Start of Data under study

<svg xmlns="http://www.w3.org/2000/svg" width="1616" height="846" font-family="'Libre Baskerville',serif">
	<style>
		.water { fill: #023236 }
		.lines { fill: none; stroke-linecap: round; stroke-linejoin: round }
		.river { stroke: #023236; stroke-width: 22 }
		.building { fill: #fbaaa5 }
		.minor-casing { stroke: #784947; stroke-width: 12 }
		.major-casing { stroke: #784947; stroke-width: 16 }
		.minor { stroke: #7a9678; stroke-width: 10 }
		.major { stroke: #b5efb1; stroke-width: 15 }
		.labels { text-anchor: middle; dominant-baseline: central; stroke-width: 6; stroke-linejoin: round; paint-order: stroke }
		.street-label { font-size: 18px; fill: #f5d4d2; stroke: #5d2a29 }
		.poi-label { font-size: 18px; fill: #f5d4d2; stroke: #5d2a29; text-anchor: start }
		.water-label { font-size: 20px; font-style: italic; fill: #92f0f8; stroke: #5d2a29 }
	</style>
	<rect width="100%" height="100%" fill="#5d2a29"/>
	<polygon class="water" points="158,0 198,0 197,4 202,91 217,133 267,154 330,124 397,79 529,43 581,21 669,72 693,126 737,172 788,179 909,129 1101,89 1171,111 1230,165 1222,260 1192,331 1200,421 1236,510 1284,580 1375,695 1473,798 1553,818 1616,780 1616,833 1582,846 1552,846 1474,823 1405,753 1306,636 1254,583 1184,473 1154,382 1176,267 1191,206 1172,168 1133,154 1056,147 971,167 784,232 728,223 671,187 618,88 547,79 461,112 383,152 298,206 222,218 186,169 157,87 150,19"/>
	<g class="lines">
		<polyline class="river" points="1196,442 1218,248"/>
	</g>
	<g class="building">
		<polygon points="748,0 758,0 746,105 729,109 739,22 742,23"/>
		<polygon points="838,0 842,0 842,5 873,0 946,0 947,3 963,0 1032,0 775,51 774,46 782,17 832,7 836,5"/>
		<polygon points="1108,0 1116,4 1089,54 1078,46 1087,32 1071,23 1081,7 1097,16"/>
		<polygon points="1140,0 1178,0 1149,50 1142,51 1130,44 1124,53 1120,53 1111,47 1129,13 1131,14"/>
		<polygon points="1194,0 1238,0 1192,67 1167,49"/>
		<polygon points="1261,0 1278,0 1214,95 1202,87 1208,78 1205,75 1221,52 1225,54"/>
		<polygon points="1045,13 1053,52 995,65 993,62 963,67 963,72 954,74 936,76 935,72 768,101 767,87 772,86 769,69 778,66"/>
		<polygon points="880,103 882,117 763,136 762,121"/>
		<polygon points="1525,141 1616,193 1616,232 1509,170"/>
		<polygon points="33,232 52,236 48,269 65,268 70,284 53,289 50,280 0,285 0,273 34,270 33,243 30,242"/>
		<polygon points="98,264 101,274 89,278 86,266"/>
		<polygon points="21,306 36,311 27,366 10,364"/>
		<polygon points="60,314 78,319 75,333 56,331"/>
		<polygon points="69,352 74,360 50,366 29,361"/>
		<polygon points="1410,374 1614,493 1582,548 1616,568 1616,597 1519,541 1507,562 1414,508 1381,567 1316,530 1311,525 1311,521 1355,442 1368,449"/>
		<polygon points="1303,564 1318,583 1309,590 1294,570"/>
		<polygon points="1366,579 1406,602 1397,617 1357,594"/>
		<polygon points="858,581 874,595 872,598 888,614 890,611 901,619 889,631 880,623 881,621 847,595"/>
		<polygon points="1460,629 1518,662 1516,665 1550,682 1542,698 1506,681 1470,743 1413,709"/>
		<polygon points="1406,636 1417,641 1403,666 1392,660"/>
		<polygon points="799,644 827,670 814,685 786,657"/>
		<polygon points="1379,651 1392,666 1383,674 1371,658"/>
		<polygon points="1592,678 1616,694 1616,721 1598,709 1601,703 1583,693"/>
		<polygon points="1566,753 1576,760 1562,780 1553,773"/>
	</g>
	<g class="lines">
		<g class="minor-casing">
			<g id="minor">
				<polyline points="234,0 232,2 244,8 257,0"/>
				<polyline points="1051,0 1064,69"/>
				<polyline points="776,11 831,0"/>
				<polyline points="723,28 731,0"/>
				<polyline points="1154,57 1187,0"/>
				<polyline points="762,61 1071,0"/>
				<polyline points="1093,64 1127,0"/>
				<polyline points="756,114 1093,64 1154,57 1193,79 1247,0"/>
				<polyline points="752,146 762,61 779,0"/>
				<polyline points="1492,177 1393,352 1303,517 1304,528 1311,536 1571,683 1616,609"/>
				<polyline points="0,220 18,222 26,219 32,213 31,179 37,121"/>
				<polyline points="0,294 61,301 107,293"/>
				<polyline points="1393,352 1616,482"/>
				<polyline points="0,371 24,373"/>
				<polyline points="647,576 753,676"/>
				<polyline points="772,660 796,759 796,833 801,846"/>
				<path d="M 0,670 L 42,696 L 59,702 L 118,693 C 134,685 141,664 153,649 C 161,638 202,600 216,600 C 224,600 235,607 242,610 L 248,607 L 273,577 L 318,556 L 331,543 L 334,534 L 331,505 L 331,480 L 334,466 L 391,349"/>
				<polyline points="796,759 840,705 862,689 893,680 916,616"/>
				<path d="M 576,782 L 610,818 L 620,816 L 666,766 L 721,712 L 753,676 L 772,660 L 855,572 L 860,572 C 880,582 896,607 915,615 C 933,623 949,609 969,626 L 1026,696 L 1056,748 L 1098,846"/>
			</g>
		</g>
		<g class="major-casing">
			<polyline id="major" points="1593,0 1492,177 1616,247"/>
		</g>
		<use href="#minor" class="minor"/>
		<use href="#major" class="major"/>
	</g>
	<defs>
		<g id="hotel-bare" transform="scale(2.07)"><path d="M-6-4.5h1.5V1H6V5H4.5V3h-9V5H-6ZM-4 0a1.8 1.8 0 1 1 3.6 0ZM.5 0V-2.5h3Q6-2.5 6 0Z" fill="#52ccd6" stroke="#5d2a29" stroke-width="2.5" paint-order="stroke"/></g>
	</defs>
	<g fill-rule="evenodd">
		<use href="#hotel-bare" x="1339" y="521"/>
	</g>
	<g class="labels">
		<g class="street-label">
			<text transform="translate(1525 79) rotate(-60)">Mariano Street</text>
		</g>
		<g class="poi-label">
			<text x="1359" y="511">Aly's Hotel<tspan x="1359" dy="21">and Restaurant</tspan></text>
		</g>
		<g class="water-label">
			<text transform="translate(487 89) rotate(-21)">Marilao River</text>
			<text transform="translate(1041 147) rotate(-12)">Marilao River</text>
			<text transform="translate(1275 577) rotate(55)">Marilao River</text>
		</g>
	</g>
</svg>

End of Data under study

▶ _Required work_: Among the lines above, find those carrying the word "linejoin" and copy them out.

▶ _Response_:
		.lines { fill: none; stroke-linecap: round; stroke-linejoin: round }
		.labels { text-anchor: middle; dominant-baseline: central; stroke-width: 6; stroke-linejoin: round; paint-order: stroke }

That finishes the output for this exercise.